## PROBLEM TO WORK ON
Each line of the entries below that includes "Place" belongs in your answer.

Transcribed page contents

○ ○ ○

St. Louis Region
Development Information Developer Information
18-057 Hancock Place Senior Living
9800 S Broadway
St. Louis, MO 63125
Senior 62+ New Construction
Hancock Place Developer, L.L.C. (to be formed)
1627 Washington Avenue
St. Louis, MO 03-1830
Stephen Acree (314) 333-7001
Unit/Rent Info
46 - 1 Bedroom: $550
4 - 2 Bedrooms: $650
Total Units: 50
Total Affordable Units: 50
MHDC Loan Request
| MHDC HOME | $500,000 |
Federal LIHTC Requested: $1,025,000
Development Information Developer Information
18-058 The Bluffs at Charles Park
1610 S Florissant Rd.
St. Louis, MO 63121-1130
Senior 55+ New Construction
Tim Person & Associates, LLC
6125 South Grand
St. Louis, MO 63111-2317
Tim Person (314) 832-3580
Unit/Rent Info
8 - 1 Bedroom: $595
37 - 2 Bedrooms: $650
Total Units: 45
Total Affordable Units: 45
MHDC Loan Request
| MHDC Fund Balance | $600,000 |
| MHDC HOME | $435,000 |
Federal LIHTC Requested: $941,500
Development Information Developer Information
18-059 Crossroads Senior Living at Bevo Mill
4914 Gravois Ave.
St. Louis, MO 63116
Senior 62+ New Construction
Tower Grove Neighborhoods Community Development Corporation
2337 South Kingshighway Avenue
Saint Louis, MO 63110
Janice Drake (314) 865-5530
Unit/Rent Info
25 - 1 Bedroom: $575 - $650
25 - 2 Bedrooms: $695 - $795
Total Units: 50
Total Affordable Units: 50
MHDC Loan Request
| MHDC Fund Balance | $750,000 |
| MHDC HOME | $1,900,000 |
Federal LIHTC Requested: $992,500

○ ○ ○

## RESULT
18-057 Hancock Place Senior Living
Hancock Place Developer, L.L.C. (to be formed)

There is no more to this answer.